Nanoreactor Design


In this post, I want to describe the three ideas we’re investigating to synthesize nanoreactors right now and the general methodology of nanoreactor design.

The key characteristics of a nanoreactor are:

  1. A closed vessel that can confine metal nanoparticles
  2. Allows limited diffusion of gas through their walls
  3. A scale on the order of tens to thousands of nanometers
  4. Robust enough to withstand harsh reaction conditions
  5. Uniform geometry – all reactors should be a similar size and shape

The first three requirements are necessary for the dynamics we aim to create within the reactors. The fourth requirement ensures that the catalysts we make will not degrade as we perform tests, and will be useful under industrial conditions. The last requirement is not as important but allows us to more easily characterize the performance of nanoreactors, understand them mechanistically, and ensure that multiple batches of nanoreactors will behave similarly.

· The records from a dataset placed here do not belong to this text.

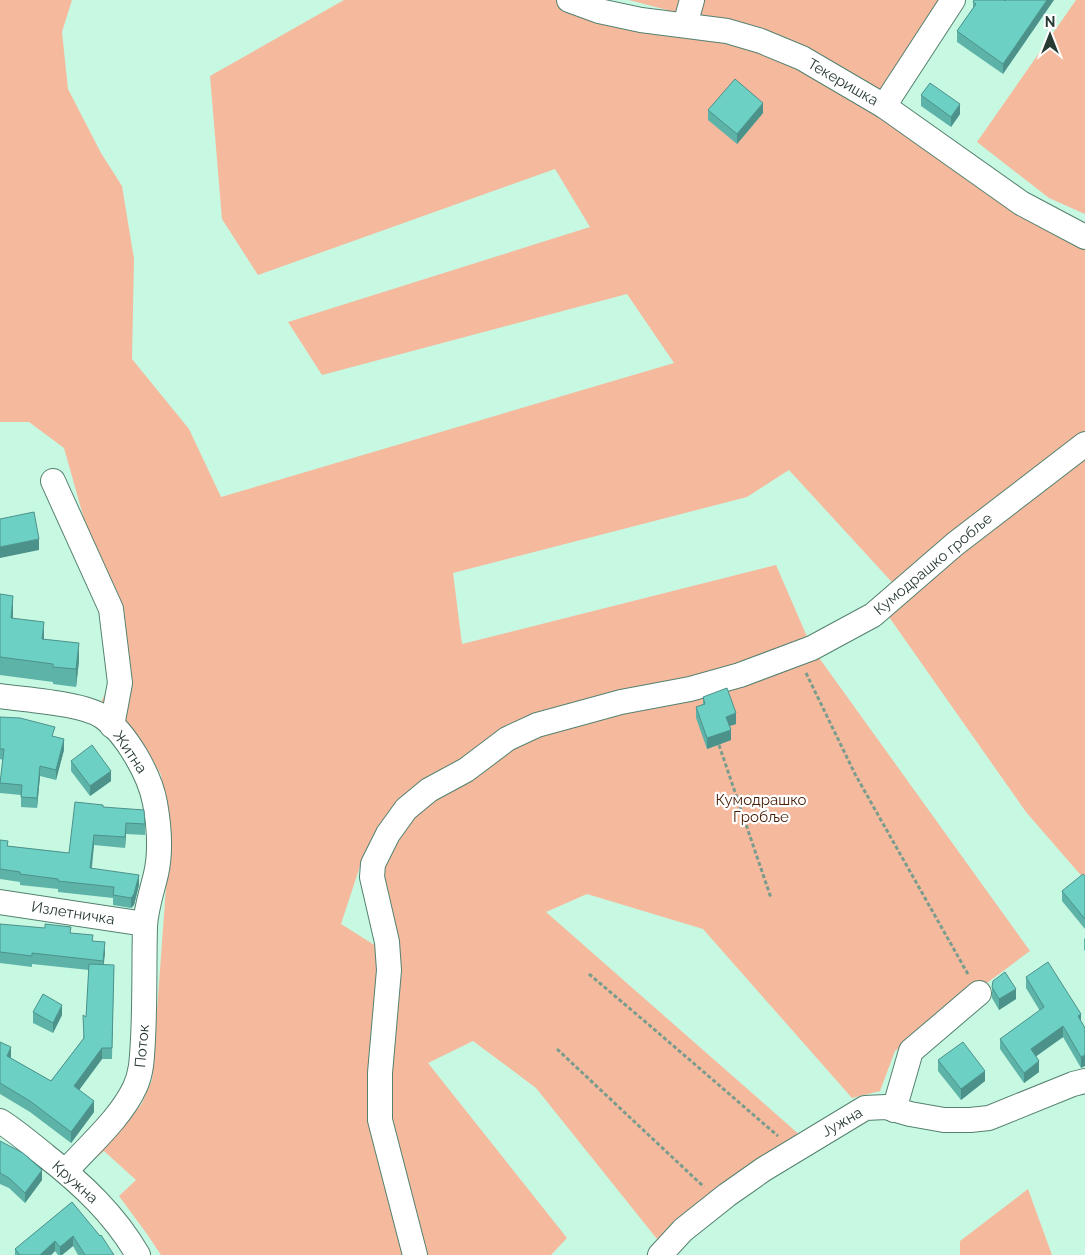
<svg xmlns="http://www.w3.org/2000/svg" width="1085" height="1255" viewBox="0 0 1085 1255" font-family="Raleway,sans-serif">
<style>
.green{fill:#f5ba9e;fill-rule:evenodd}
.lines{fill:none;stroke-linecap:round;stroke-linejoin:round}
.minor-casing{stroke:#54816e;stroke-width:26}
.path{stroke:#7a9c8d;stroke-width:3;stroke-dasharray:4 2.5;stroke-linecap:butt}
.minor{stroke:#fff;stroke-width:24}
.wall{fill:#5eb3a9}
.shaded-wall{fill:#4c928a}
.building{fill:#6dd0c5;stroke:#4c928a}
.labels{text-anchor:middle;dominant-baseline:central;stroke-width:4.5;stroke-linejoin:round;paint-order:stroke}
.street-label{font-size:15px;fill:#283b33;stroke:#fff}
.park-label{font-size:15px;fill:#481d05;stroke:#fff}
</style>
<rect width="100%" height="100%" fill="#c7f8e2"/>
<g class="green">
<path d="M0,0H72L62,32L68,89L101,153L122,186L134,259L132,359L189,429L221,497L674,363L627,294L322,375L288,322L590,227L555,169L258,275L222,219L210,76L344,0H569L684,24L667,10L629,0H953L884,106L1021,203L1085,222V880L1026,812L882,607L900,591L789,470L747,497L453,573L462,644L776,565L812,648L1030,951L895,1051L880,1091L852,1098L703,929L587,894L546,912L802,1137L657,1239L536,1088L473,1041L428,1063L567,1238L551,1255H161L147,1234L119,1196L136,1180L104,1151L89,1164L84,1158L125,1125L142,1103L152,1080L169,846L161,775L145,747L121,716L101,702L110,684L101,619L98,609L84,519L64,448L29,422H0ZM401,814L372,877L402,974L376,946L341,924L363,857Z"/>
<polygon points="1076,0 1085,0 1085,214 1049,198 977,142"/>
<polygon points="1028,1189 1052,1255 960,1255 960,1241"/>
</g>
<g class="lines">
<g class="minor-casing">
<g id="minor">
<polyline points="569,0 599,11 641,20 727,31 761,41 802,58 884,106 1021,203 1085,237"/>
<polyline points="685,25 692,0"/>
<polyline points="884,106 953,0"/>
<polyline points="53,481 111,609 120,683 112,726"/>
<path d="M0,696C26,700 83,703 103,717C126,733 150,775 155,803C159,825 161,852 156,874C152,891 146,908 145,926C144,964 145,1001 143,1039C142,1056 142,1072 135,1087C120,1119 89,1145 66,1171"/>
<polyline points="0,902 145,924"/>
<polyline points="894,1110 911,1051 979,993"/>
<path d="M0,1121C16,1131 31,1144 46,1156C82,1184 115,1215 138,1255"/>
<polyline points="415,1255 380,1120 380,1073 389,970 387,942 372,877 373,864 388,834 406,809 429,790 466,770 507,739 537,725 621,702 690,689 740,675 812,648 873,615 955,544 1085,444"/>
<polyline points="660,1255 683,1230 727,1195 764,1169 865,1108 886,1107 910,1114 944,1120 970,1120 989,1118 1073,1084 1085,1081"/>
</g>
</g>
<g class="path">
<polyline points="806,673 855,774 969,976"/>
<polyline points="719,745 771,898"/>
<polyline points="589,974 648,1024 778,1136"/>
<polyline points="557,1049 704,1187"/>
</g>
<use href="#minor" class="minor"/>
</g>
<g class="wall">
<polygon points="1005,1 1003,74 957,42 957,31 973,8 973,2"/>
<polygon points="921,95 960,114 951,127 921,106"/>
<polygon points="708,110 763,113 737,144 708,120"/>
<polygon points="0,594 13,614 13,618 44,639 79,661 76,687 53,684 53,682 0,675"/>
<polygon points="703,697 736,724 730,726 731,740 707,749 696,718 696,707 703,704"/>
<polygon points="0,717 55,737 64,750 56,780 40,776 37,808 21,807 21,795 0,793 0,783 3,760 0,759"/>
<polygon points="71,761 111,781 90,796 71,771"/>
<polygon points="103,807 145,824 145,835 126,834 125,848 94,845 92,868 139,885 134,905 131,908 113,905 113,898 58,892 58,889 20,885 20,882 0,879 0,840 8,846 69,853"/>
<polygon points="1085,876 1085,929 1062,901 1062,891"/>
<polygon points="0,924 71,933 93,941 105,953 103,965 114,965 112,1059 102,1059 79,1090 94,1112 71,1143 30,1112 0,1094 0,1042 11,1058 51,1081 83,1039 86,1017 89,970 32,964 32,967 0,963"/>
<polygon points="1085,938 1085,951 1084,950 1084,939"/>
<polygon points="1026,977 1081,1021 1085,1028 1081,1068 1063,1037 1036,1056 1039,1072 1024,1083 1000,1049 1000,1039 1040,1011 1026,988"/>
<polygon points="992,987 1016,999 999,1010 992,998"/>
<polygon points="33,1012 62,1015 53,1033 33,1023"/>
<polygon points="938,1060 985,1081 961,1100 938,1071"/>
<polygon points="0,1141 42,1180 25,1203 9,1188 0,1184"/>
<polygon points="72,1202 114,1255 78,1255 73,1246 62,1255 58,1255 55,1251 51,1255 15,1255 15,1249"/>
</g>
<g class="shaded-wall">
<polygon points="1047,0 1054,0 1003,74 1003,64"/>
<polygon points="763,103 763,113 737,144 737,134"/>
<polygon points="960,104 960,114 951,127 951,117"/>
<polygon points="39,539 39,550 0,558 0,547"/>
<polygon points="13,596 13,614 11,636 11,618"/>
<polygon points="44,622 44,640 42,639"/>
<polygon points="79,643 79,661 76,687 76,669"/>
<polygon points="736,713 736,724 726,727 726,717"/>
<polygon points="731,730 731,740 707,749 707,738"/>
<polygon points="64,739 64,750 56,780 56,770"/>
<polygon points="40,766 40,776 37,808 37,798"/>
<polygon points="111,771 111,781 90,796 90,786"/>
<polygon points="126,823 126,834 125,848 125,837"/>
<polygon points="94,835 94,845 90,878 90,868"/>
<polygon points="139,875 139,885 134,905 131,908 131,898"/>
<polygon points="105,942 105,953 103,972 103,961"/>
<polygon points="1016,989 1016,999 999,1010 999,999"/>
<polygon points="62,1005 62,1015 53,1033 53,1023"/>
<polygon points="1081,1014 1081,1024 1078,1016"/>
<polygon points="1063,1026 1063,1037 1031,1060 1031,1049"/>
<polygon points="11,1047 11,1058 7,1056"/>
<polygon points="102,1048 102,1059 74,1097 74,1086"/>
<polygon points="1085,1055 1085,1066 1081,1068 1081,1057"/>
<polygon points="1039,1061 1039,1072 1024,1083 1024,1073"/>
<polygon points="985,1071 985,1081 961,1100 961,1089"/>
<polygon points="94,1101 94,1112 71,1143 71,1132"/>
<polygon points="42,1170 42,1180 25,1203 25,1193"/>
<polygon points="73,1236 73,1246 62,1255 60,1255 60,1247"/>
<polygon points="55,1241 55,1251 51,1255 40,1255"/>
</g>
<g class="building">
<polygon points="974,0 1004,0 1005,1 1005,0 1047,0 1003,64 957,31 976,4 973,2"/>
<polygon points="735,79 763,103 737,134 708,110"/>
<polygon points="930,83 960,104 951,117 921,95"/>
<polygon points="34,512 39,539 0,547 0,519"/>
<polygon points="0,594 13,596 11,618 44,622 42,639 79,643 76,669 53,667 53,664 0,657"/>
<polygon points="727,688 736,713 726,717 731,730 707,738 696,707 705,704 703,697"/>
<polygon points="0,717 20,718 55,727 52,736 64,739 56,770 40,766 37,798 21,797 22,785 0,783 4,749 0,749"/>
<polygon points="92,745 111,771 90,786 71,761"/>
<polygon points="75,802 103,805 103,807 144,810 145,824 126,823 125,837 94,835 90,868 139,875 134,894 131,898 113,895 114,887 58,881 58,879 20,874 20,872 0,869 0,840 8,841 7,846 69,853"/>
<polygon points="1083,874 1085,876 1085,919 1062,891"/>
<polygon points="0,924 45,928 45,924 71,927 70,933 93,935 92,941 105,942 103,961 32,953 32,956 0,952"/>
<polygon points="1048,962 1081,1014 1078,1016 1085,1028 1085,1055 1081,1057 1063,1026 1031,1049 1039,1061 1024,1073 1000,1039 1044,1007 1026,977"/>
<polygon points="89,964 114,965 112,1048 102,1048 74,1086 94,1101 71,1132 30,1101 0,1083 0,1042 11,1047 7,1056 51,1081 84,1038 83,1015 86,1017"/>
<polygon points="1005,972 1016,989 999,999 992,987 993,981"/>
<polygon points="43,994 62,1005 53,1023 33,1012"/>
<polygon points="963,1042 985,1071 961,1089 938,1060"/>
<polygon points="0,1141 23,1153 42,1170 25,1193 9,1178 0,1173"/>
<polygon points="72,1202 100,1236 101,1235 114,1255 85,1255 73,1236 60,1247 55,1241 40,1255 20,1255 15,1249"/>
</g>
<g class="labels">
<g class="street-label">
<text transform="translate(843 82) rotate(30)">Текеришка</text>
<text transform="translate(933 564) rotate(-40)">Кумодрашко гробље</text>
<text transform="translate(130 752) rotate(56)">Житна</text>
<text transform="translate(73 913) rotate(9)">Излетничка</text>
<text transform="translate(142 1046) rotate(-85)">Поток</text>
<text transform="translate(842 1122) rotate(-30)">Јужна</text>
<text transform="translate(75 1182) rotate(42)">Кружна</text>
</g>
<g class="park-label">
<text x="761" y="800">Кумодрашко<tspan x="761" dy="17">Гробље</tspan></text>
</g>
</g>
<g transform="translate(1050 35)" stroke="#ffffff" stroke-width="4" paint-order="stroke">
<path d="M0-4L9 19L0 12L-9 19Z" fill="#283b33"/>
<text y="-8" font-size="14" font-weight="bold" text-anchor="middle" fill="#283b33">N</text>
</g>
</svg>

Mesoporous metal oxides satisfy the first, second, and fourth requirements right off the bat. They are fairly strong materials, resistant to both physical stress and high temperature, are frequently used as inert supports for metal catalysts, and have a complex network of interconnected pores that allow gasses to slowly diffuse through them.


The question then is how to manufacture metal oxide nano-geometries consistently. There is a well-known method to produce uniformly sized beads from silicon dioxide, known as the Stöber process. If a solution of a silicon-containing molecule (tetraethylorthosilicate) is reacted with a solution containing water under basic conditions, it forms silicon dioxide. If this hydrolysis is performed in a well-mixed solution of carefully balanced ethanol and water, it is possible to produce silica spheres of a controlled size, typically on the scale of hundreds of nanometers.


From here, the final challenge is to produce a cavity and insert the catalyst particles that we intend to use. While there are some methods to selectively etch metal oxides, it is only possible under very tightly controlled conditions, and even then is often only possible when the silica is crystalline, rather than amorphous (as is the result of this process). Instead, it is easier to build a new layer on top of the silica sphere, then dissolve the sphere.


This is the general approach we are taking: by adhering the catalyst particles to the surface of the silica, then using a similar approach of hydrolyzing an organo-metallic precursor molecule, we can form a thin film of zirconium or titanium oxide on the surface of the silica spheres, coating the spheres and catalyst. We can then use sodium hydroxide to remove the silica from the inside. Right now, we’re just beginning to test how reliable this coating process is, and whether it is possible to control the thickness, porosity, and other properties of the coating.